Sendo Harnoncourt pioneiro na interpretação, é no reportório clássico mais batido que se mostrou... imbatível: obras corais, sinfonias, concertos e óperas. Os anos 80 e 90 foram os seus anos de ouro, como de toda a nova escola de interpretação de que ele foi pioneiro e mentor: Gardiner, Hogwood, Parrott, Pinnock, Koopman, Herreweghe, Jacobs, Goebel, Christie.
O novo século trouxe a maturidade interpretativa com que abordou um reportório mais vasto.
"Fazer música com 49% de conhecimentos e 51% de intuição." Nikolaus Harnoncourt
De Bach, as duas Paixões com o Concentus Musicus, superlativas, os Concertos Brandeburgueses, a Missa em Si menor, mas mais que tudo: as Cantatas !
De Händel, pouca coisa: um Saul com Varady e Fischer-Diskau, muito bom; uma Theodora precursora; a Ode a Santa Cecília, belíssima, de 1978.
De Haydn, a oratória Criação, com o Concentus e o côro Arnold Schönberg; o Stabat Mater e várias Missas; e a ópera Armida, com Cecilia Bartoli. Curiosamente, interessou-se pouco por concertos ou sinfonias de Haydn.

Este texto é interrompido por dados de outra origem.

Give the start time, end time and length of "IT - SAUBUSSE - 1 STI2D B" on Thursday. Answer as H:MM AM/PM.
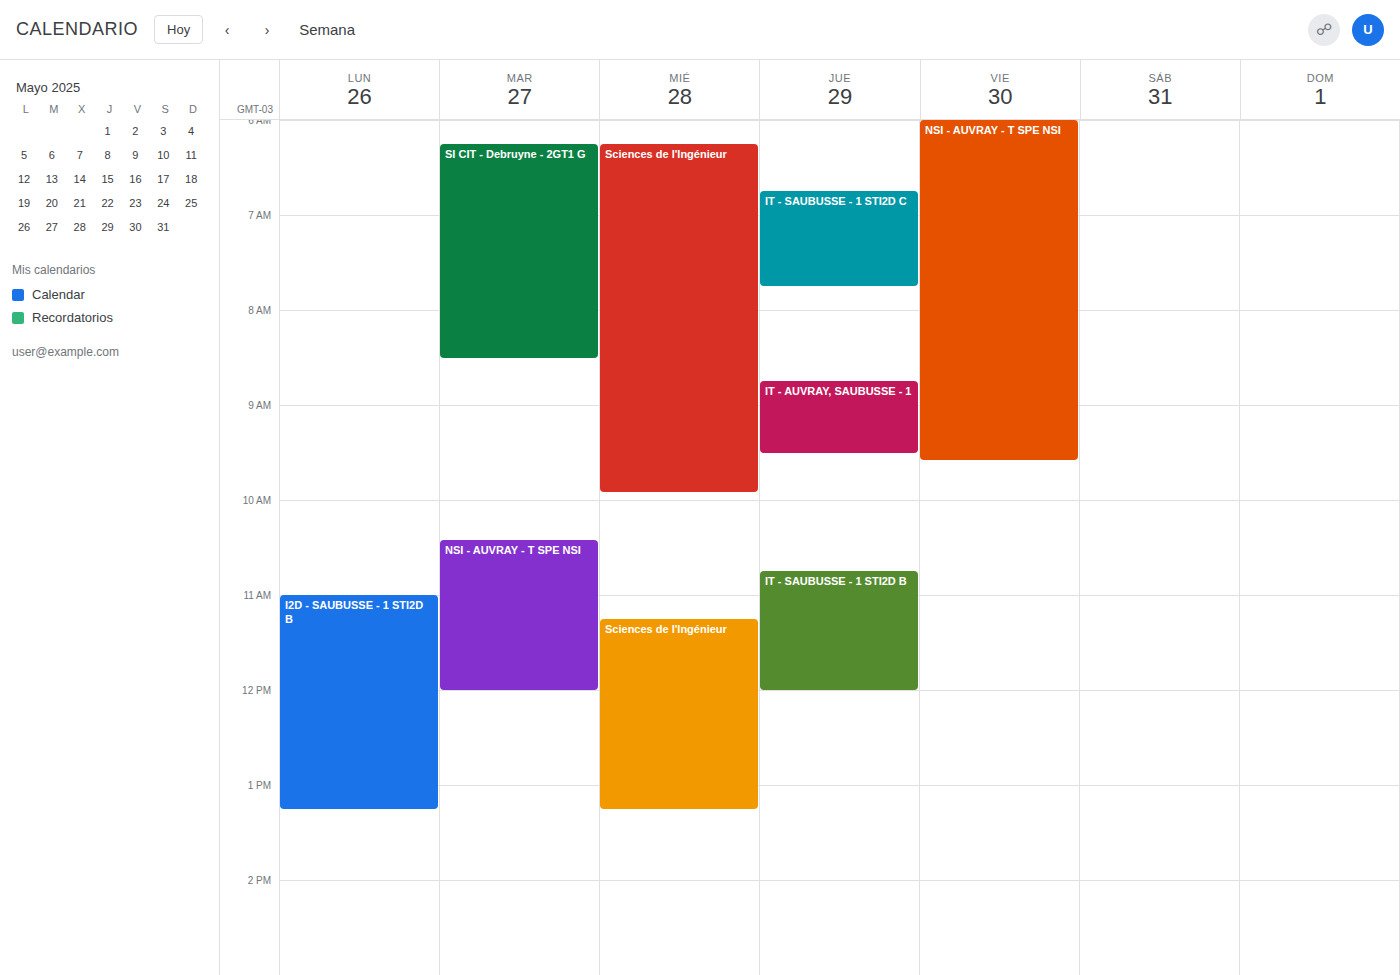
10:45 AM to 12:00 PM, 1 hour 15 minutes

De Mozart, o seu compositor de eleição, tudo, mesmo tudo, o que é orquestral. Os Concertos (piano, violino, flauta e harpa, clarinete), as Sinfonias (excelente a 35, já em 2014 !), as Óperas - em particular La Clemenza de Tito, o Idomeneo, Cosi fan Tutte (com a orq. e côro de Zurique, uma das primeiras escolhas), a Flauta que ainda prefiro entre todas; o Requiem (em 2003, de referência) e as Missas, tudo com o Concentus em estado de graça.
De Beethoven, também tudinho. Sinfonias (com a Chamber Orchestra of Europe, um must), concertos, a Missa Solene, o melhor Fidelio digital, as Aberturas (outro must).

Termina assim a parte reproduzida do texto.